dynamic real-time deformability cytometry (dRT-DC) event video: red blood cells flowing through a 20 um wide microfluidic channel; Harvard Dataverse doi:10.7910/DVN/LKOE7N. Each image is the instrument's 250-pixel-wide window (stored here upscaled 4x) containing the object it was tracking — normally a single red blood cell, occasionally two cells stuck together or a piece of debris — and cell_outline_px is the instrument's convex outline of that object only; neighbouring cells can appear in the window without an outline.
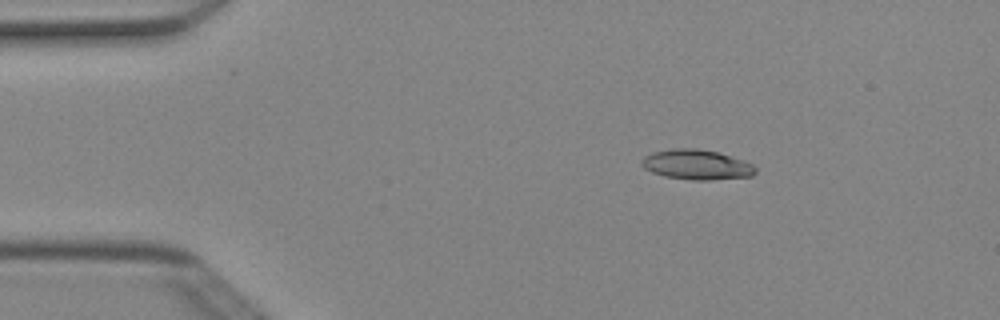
{"species": "Egyptian fruit bat (a non-hibernating species)", "species_latin": "Rousettus aegyptiacus", "temperature_condition": "cold", "stored_images_in_passage": 6, "camera_frame_rate_fps": 3000, "um_per_image_px": 0.085, "animal": {"sex": "female"}, "frame": {"image": 1, "passage_image": 3, "time_ms": 0.667, "image_size_px": [1000, 320], "cell_outline_px": [[756, 172], [752, 176], [712, 180], [692, 180], [664, 176], [652, 172], [644, 168], [640, 164], [640, 160], [644, 156], [652, 152], [672, 148], [696, 148], [720, 152], [744, 160], [752, 164], [756, 168]], "centroid_in_image_um": [59.2, 13.99], "position_along_channel_um": 25.8, "area_um2": 20.17}}
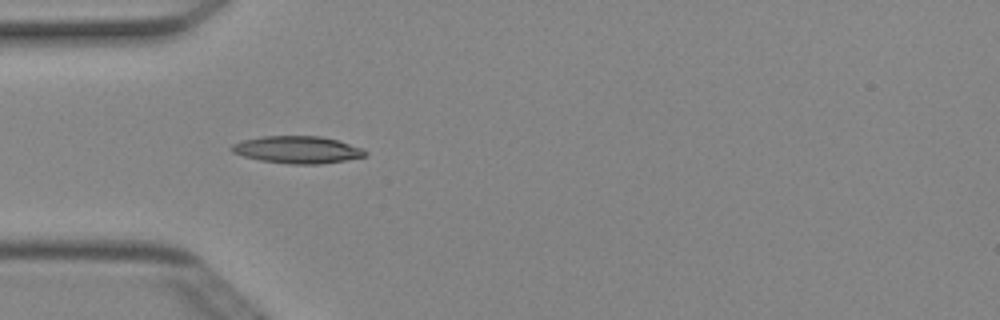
{"frame": {"image": 2, "passage_image": 5, "time_ms": 1.333, "image_size_px": [1000, 320], "cell_outline_px": [[368, 156], [320, 164], [292, 164], [260, 160], [244, 156], [232, 152], [228, 148], [232, 144], [244, 140], [264, 136], [320, 136], [336, 140], [360, 148], [368, 152]], "centroid_in_image_um": [25.26, 12.73], "position_along_channel_um": 59.7, "area_um2": 20.98}}
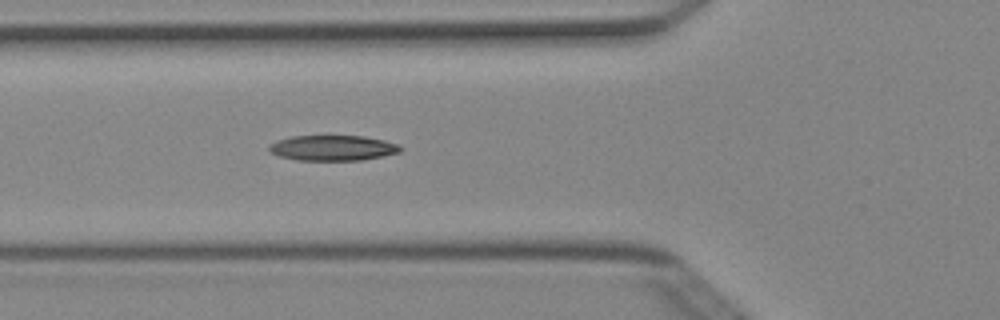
{"frame": {"image": 3, "passage_image": 6, "time_ms": 1.667, "image_size_px": [1000, 320], "cell_outline_px": [[404, 148], [400, 152], [360, 160], [296, 160], [280, 156], [268, 152], [268, 148], [276, 140], [292, 136], [364, 136], [384, 140], [400, 144]], "centroid_in_image_um": [28.29, 12.57], "position_along_channel_um": 97.5, "area_um2": 19.42}}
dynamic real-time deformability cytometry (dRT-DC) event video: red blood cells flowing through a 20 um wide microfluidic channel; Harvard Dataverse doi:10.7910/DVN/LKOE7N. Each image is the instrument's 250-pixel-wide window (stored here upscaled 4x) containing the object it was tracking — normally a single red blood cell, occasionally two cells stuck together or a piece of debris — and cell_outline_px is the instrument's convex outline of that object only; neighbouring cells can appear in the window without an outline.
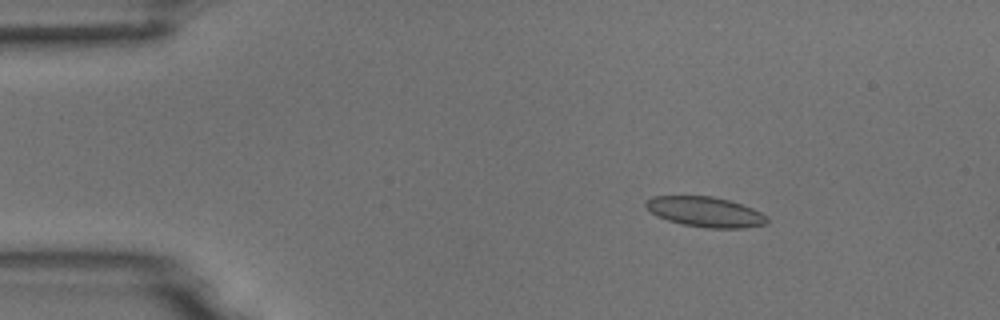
{"species": "common noctule bat (a hibernating species)", "species_latin": "Nyctalus noctula", "temperature_condition": "room temperature", "stored_images_in_passage": 46, "camera_frame_rate_fps": 3000, "um_per_image_px": 0.085, "animal": {"sex": "male", "body_mass_g": 18.8}, "frame": {"image": 1, "passage_image": 1, "time_ms": 0.0, "image_size_px": [1000, 320], "cell_outline_px": [[768, 224], [744, 228], [708, 228], [684, 224], [668, 220], [656, 216], [644, 204], [644, 200], [652, 196], [712, 196], [728, 200], [752, 208], [760, 212], [768, 220]], "centroid_in_image_um": [59.93, 18.01], "position_along_channel_um": 25.1, "area_um2": 21.15}}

----

The exercise:
Every line of the data above should be quoted exactly. Omit the pictures.

Problem solution:
dynamic real-time deformability cytometry (dRT-DC) event video: red blood cells flowing through a 20 um wide microfluidic channel; Harvard Dataverse doi:10.7910/DVN/LKOE7N. Each image is the instrument's 250-pixel-wide window (stored here upscaled 4x) containing the object it was tracking — normally a single red blood cell, occasionally two cells stuck together or a piece of debris — and cell_outline_px is the instrument's convex outline of that object only; neighbouring cells can appear in the window without an outline.
{"species": "Egyptian fruit bat (a non-hibernating species)", "species_latin": "Rousettus aegyptiacus", "temperature_condition": "cold", "stored_images_in_passage": 6, "camera_frame_rate_fps": 3000, "um_per_image_px": 0.085, "animal": {"sex": "female"}, "frame": {"image": 1, "passage_image": 3, "time_ms": 0.667, "image_size_px": [1000, 320], "cell_outline_px": [[756, 172], [752, 176], [712, 180], [692, 180], [664, 176], [652, 172], [644, 168], [640, 164], [640, 160], [644, 156], [652, 152], [672, 148], [696, 148], [720, 152], [744, 160], [752, 164], [756, 168]], "centroid_in_image_um": [59.2, 13.99], "position_along_channel_um": 25.8, "area_um2": 20.17}}
{"frame": {"image": 2, "passage_image": 5, "time_ms": 1.333, "image_size_px": [1000, 320], "cell_outline_px": [[368, 156], [320, 164], [292, 164], [260, 160], [244, 156], [232, 152], [228, 148], [232, 144], [244, 140], [264, 136], [320, 136], [336, 140], [360, 148], [368, 152]], "centroid_in_image_um": [25.26, 12.73], "position_along_channel_um": 59.7, "area_um2": 20.98}}
{"frame": {"image": 3, "passage_image": 6, "time_ms": 1.667, "image_size_px": [1000, 320], "cell_outline_px": [[404, 148], [400, 152], [360, 160], [296, 160], [280, 156], [268, 152], [268, 148], [276, 140], [292, 136], [364, 136], [384, 140], [400, 144]], "centroid_in_image_um": [28.29, 12.57], "position_along_channel_um": 97.5, "area_um2": 19.42}}
dynamic real-time deformability cytometry (dRT-DC) event video: red blood cells flowing through a 20 um wide microfluidic channel; Harvard Dataverse doi:10.7910/DVN/LKOE7N. Each image is the instrument's 250-pixel-wide window (stored here upscaled 4x) containing the object it was tracking — normally a single red blood cell, occasionally two cells stuck together or a piece of debris — and cell_outline_px is the instrument's convex outline of that object only; neighbouring cells can appear in the window without an outline.
{"species": "common noctule bat (a hibernating species)", "species_latin": "Nyctalus noctula", "temperature_condition": "room temperature", "stored_images_in_passage": 46, "camera_frame_rate_fps": 3000, "um_per_image_px": 0.085, "animal": {"sex": "male", "body_mass_g": 18.8}, "frame": {"image": 1, "passage_image": 1, "time_ms": 0.0, "image_size_px": [1000, 320], "cell_outline_px": [[768, 224], [744, 228], [708, 228], [684, 224], [668, 220], [656, 216], [644, 204], [644, 200], [652, 196], [712, 196], [728, 200], [752, 208], [760, 212], [768, 220]], "centroid_in_image_um": [59.93, 18.01], "position_along_channel_um": 25.1, "area_um2": 21.15}}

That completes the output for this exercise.